NEW YORK — For the first time in a national poll, Ben Carson has overtaken Donald Trump, leading the Manhattan businessman in the CBS News/New York Times survey of Republican primary voters out Tuesday.
Carson earned 26 percent, while Trump grabbed 22 percent, within the margin of error but a reversal of longstanding polling trends. Meanwhile, Florida Sen. Marco Rubio came in third with 8 percent and former Florida Gov. Jeb Bush and Carly Fiorina earned 7 percent each. All other candidates received 4 percent or less support.
Reacting on MSNBC’s “Morning Joe” on Tuesday to those results and to four recent Iowa polls that found him trailing the retired neurosurgeon, Trump said that he generally believes in polls, having studied about them while a student at the Wharton School of Business.

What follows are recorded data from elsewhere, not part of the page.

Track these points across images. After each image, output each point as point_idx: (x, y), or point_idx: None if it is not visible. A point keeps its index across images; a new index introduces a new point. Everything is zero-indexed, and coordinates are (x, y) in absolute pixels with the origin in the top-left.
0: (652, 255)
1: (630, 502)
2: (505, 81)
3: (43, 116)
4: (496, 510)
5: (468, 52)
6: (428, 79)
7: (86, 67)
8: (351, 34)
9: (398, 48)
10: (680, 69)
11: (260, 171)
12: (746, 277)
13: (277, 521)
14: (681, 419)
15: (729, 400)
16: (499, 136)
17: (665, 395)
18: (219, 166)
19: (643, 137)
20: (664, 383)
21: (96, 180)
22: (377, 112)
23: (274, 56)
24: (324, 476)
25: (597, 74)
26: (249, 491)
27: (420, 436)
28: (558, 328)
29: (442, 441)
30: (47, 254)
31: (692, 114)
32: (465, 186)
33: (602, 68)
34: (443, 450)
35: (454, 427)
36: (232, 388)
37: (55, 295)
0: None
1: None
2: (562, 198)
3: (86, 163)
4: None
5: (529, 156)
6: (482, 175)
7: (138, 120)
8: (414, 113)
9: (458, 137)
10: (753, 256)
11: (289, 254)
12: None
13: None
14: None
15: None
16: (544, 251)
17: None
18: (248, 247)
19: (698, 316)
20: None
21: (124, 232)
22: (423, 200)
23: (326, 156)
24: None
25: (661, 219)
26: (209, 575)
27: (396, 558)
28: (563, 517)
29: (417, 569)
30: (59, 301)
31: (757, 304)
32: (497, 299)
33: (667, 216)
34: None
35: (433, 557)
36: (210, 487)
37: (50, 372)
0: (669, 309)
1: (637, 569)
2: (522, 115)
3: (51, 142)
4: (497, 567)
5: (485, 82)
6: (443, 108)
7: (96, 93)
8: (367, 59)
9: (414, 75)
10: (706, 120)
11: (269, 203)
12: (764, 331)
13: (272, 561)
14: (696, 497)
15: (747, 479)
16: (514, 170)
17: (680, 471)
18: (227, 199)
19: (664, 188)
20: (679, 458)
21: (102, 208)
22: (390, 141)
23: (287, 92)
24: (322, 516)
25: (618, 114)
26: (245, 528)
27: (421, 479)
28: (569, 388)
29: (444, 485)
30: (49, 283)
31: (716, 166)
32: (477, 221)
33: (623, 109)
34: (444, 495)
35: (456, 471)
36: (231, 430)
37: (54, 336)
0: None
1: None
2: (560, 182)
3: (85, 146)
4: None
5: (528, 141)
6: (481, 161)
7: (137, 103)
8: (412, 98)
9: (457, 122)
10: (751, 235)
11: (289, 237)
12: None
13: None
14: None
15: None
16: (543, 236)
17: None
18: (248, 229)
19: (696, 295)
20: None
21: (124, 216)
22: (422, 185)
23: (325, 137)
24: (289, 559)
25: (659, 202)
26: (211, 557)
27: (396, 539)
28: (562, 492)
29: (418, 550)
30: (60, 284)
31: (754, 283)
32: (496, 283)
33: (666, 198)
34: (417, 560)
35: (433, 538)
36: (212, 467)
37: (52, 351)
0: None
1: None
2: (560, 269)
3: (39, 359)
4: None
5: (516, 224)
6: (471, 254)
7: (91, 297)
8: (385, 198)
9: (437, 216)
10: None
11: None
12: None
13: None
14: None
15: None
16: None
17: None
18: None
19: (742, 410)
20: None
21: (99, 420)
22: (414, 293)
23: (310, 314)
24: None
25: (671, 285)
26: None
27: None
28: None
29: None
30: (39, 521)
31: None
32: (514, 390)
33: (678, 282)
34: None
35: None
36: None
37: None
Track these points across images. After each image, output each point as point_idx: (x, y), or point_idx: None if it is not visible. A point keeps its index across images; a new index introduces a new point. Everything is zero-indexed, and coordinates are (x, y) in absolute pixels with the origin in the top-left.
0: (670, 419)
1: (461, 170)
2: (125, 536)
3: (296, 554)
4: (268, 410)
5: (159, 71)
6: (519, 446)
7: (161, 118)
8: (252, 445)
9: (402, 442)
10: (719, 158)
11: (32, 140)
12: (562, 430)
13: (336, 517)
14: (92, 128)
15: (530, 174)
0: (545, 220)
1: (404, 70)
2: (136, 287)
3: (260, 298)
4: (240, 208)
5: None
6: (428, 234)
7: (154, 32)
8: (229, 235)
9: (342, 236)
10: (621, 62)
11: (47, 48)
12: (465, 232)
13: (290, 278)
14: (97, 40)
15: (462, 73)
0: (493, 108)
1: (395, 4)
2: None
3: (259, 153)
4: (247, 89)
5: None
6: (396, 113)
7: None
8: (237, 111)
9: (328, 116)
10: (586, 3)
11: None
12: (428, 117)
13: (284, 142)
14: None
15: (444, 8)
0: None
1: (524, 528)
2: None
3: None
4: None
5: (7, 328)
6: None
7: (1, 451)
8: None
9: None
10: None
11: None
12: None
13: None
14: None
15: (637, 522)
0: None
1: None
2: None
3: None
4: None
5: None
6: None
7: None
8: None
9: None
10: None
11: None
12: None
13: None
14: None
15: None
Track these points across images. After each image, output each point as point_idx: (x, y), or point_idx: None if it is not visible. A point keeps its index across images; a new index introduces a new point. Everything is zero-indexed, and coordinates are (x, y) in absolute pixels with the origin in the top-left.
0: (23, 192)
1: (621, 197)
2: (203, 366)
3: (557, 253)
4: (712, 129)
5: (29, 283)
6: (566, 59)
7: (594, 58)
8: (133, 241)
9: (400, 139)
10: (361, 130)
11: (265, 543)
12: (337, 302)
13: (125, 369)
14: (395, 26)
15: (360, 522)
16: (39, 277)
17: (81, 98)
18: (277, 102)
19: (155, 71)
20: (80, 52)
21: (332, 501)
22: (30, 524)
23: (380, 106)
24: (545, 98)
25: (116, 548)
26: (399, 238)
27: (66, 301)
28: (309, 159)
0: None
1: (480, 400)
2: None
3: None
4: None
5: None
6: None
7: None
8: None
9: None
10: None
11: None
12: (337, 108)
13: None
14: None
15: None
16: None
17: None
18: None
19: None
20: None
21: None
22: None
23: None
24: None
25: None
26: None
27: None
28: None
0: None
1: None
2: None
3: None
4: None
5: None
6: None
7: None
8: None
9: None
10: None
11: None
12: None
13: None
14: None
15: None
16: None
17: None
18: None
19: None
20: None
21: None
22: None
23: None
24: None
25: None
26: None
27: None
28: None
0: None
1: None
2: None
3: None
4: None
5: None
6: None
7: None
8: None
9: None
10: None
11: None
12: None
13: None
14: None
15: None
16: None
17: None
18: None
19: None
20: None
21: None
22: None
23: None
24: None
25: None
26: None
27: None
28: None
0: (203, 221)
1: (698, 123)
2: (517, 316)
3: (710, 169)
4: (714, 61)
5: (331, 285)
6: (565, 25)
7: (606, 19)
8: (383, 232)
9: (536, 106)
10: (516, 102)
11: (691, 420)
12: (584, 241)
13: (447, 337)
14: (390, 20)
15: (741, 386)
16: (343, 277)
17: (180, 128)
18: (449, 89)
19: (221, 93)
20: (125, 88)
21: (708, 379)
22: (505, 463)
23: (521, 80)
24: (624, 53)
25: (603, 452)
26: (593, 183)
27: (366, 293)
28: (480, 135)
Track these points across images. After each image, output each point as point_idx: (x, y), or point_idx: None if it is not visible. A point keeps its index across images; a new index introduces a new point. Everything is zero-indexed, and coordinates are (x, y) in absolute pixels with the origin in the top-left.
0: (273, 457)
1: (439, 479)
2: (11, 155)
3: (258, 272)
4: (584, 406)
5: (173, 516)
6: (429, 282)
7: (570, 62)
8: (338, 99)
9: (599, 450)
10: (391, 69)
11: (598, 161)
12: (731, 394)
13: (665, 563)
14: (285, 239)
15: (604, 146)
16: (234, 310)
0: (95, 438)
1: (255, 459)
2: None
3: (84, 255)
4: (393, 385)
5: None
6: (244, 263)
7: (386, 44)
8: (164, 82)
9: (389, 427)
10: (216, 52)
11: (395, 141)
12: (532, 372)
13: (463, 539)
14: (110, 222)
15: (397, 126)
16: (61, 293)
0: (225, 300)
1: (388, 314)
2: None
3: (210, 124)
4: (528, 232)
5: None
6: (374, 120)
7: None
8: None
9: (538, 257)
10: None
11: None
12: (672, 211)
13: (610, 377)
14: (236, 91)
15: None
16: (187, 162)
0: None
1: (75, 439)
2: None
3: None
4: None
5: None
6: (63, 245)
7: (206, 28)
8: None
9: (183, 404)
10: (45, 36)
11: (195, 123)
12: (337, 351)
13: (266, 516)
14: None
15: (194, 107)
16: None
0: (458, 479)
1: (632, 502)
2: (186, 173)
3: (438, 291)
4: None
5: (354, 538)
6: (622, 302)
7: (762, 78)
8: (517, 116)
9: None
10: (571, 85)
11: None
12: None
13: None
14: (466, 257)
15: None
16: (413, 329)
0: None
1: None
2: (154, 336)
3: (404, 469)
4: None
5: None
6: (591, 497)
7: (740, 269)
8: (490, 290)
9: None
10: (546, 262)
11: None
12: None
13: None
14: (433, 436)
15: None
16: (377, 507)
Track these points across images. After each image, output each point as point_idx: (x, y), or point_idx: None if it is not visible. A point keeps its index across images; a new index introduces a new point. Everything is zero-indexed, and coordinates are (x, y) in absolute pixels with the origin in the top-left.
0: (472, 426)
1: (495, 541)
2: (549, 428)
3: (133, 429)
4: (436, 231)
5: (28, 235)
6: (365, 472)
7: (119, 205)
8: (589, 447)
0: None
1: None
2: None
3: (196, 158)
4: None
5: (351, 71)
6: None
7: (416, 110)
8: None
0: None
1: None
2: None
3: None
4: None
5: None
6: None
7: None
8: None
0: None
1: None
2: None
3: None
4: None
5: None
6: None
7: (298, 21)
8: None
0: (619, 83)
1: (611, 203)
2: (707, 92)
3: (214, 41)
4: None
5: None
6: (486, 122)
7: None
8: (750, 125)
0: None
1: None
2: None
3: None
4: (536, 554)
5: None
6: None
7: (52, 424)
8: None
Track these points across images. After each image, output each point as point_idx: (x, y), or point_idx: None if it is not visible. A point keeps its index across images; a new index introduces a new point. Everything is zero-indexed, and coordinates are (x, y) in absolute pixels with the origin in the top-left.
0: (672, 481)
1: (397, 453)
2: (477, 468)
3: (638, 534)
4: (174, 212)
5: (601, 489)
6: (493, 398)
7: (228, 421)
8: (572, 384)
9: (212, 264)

“Well I think you have to understand polls. And when I was at school, when I was at Wharton, we actually had a case on polls, we had a one-month study on polls. I believe in polls, I generally believe in polls. The thing with these polls, they’re all so different, they’re coming from all over the lot where one guy’s up here and somebody else is up there or you see swings of 10 and 12 points and you know, like, immediately, the same day,” Trump remarked. “So right now, it’s not very scientific. I think it’s very hard when you have this many. … I think they say something, at least they spot a trend.”